B cells play an important role in regulating the immune response to cancer. However, they can produce antibodies against tumor antigens, act as APCs, and produce a variety of immunomodulatory cytokines, thereby activating other cells. Moreover, they can suppress cytolytic responses by acting as regulatory cells and producing immunoregulatory cytokines, such as IL-10 and TGF-β [40]. The exact role of B cells during MBTA therapy is questionable. Previously, we did not observe any B cell increase in tumors during MBT therapy (therapy without anti-CD40) [24]. Since MBTA therapy incorporates anti-CD40 (which polarizes B cells towards an anti-tumor role), it is reasonable to suggest that B cells drive an anti-tumor immune response through their antigen presentation capacity and also the production of anti-tumor antibodies. B cell depletion studies would be certainly required to shed light on this topic, which could be a potential future direction of MBTA immunotherapy.
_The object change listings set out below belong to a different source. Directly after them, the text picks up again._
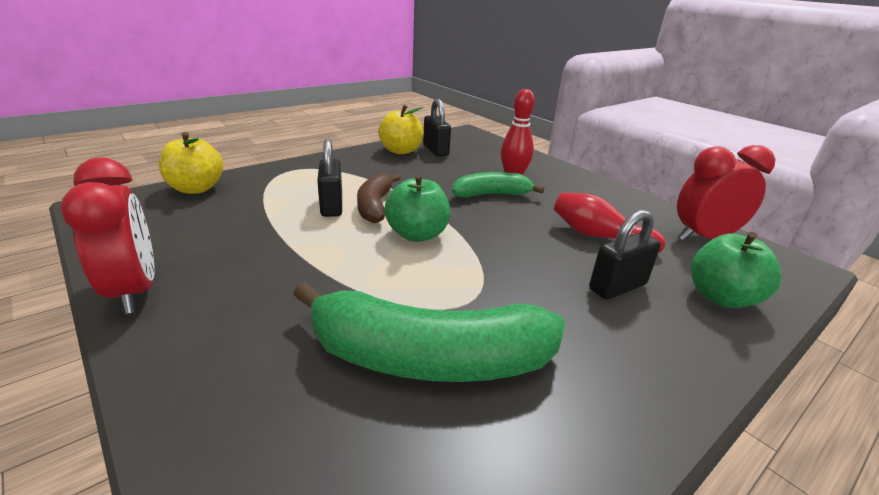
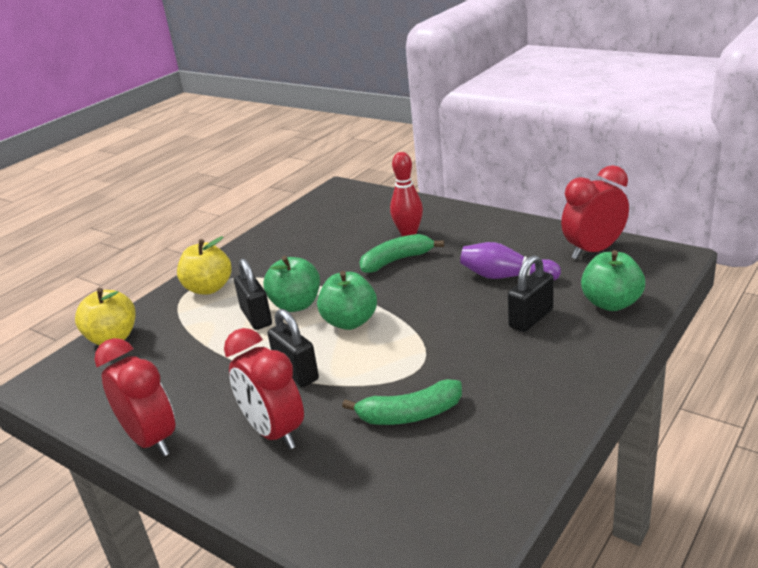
camera: 10 degrees left, 0 degrees up
green banana [293,282,565,382] -> green banana [342,379,462,425], size x0.58
brown banana [357,173,401,223] -> green apple [263,256,320,312]
yellow apple [378,105,424,154] -> yellow apple moved to [177,236,232,294]
black padlock [423,99,451,156] -> black padlock moved to [268,309,319,387]
red bowling pin [554,192,666,253] -> purple bowling pin [460,242,561,280]
none -> red clock [224,328,304,450]

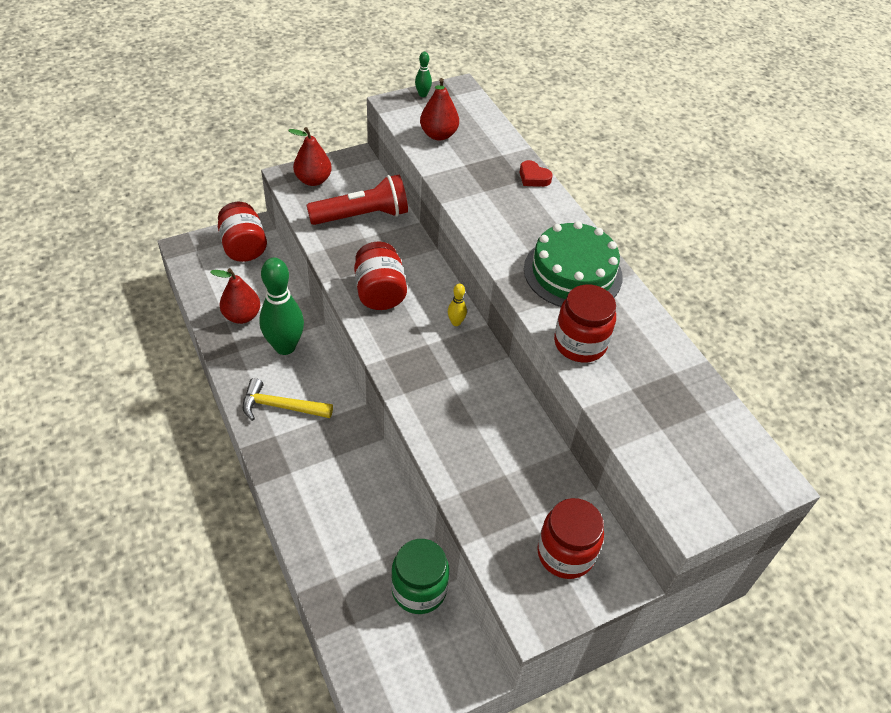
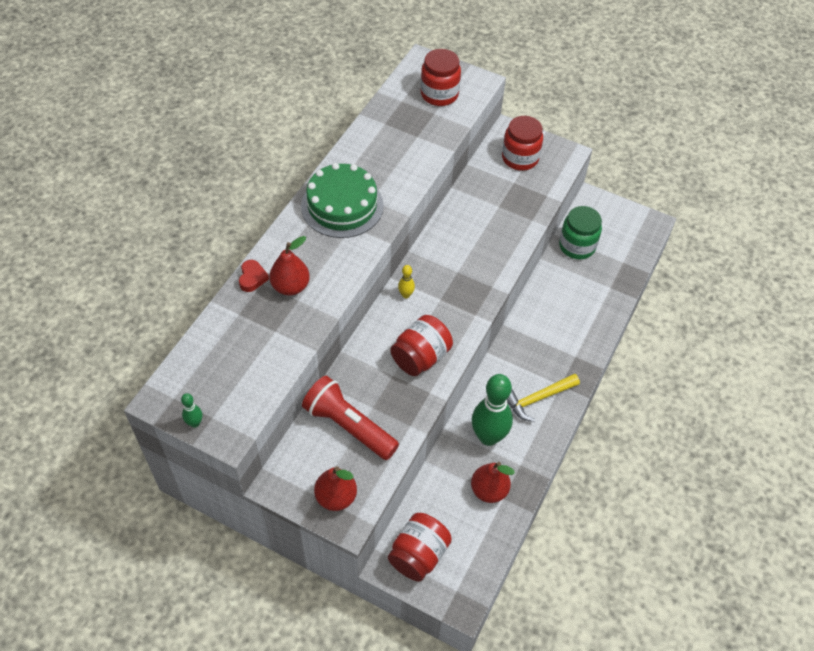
camera: 125 degrees left, 5 degrees up
yellow hammer [242,378,333,421] -> yellow hammer turned 90 degrees clockwise [507,374,580,422]
red pear [420,78,459,141] -> red pear moved to [269,236,310,296]
red jar [554,284,616,363] -> red jar moved to [421,49,461,106]

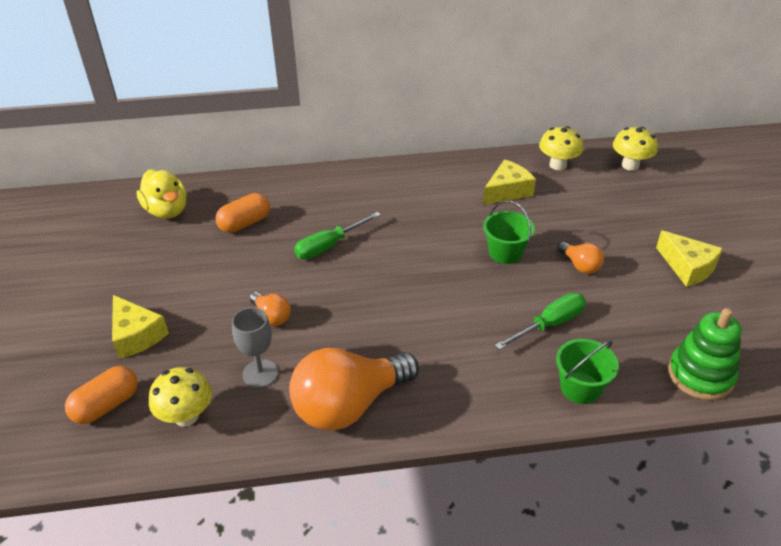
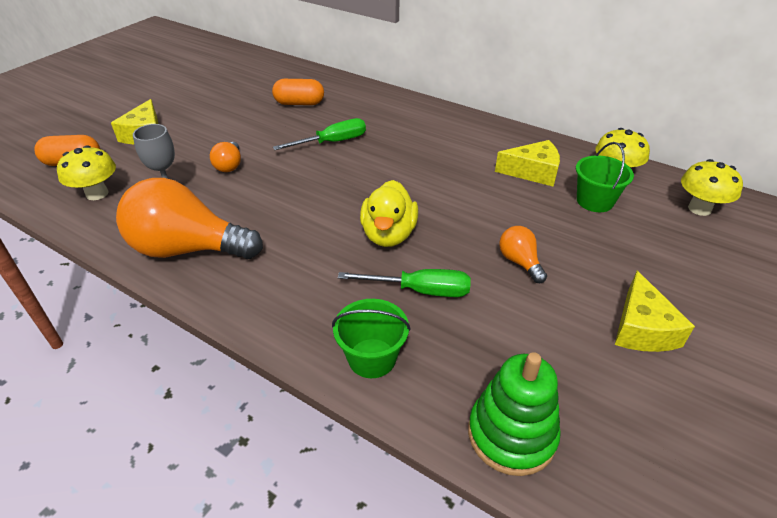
camera: 40 degrees right, 0 degrees up
yellow duck [137,170,187,219] -> yellow duck moved to [360,180,418,247]
green screwdriver [294,212,381,259] -> green screwdriver turned 150 degrees clockwise [273,118,366,150]
green bucket [483,200,535,264] -> green bucket moved to [576,142,634,212]
orange light bulb [558,242,604,274] -> orange light bulb turned 150 degrees clockwise [499,226,547,283]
Understanding the underlying mechanisms that contribute to tumor elimination during MBTA therapy in murine PHEO and other tumor types is indispensable. Here, we present a detailed explanation of immune cell trafficking during intratumoral MBTA therapy to better understand these mechanisms. Despite the potential of this therapy to systematically change the tumor microenvironment into immunologically “hot,” reduce tumor growth, and prolong the survival of treated animals, we could not achieve the complete eradication of murine PHEO tumors with high tumor burden. Our previous study demonstrated that only simultaneous MBTA therapeutic injections into both tumors could potentially treat the bilateral Panc02 model [37]. Therefore, an optimal therapeutic approach, along with MBTA therapy, to increase the antitumor effect in metastatic murine PHEO tumors, is yet to be investigated.

5. Conclusions

In conclusion, we showed that intratumoral immunotherapy based on the application of mannan-BAM, TLR ligands, and anti-CD40 antibody (MBTA therapy) exhibits the potential to suppress tumor growth in a murine bilateral pheochromocytoma model. The MBTA therapy could increase the recruitment of innate followed by adaptive immune cells not only into primary (injected) but also into distal (non-injected) tumors. Furthermore, we demonstrated that after successful MBTA therapy of subcutaneous pheochromocytoma, the long-term immunological memory is driven by CD4⁺ T cells. In summary, this study helps to better understand the systemic effect of MBTA therapy and its use for tumor reduction or even elimination, including metastasis.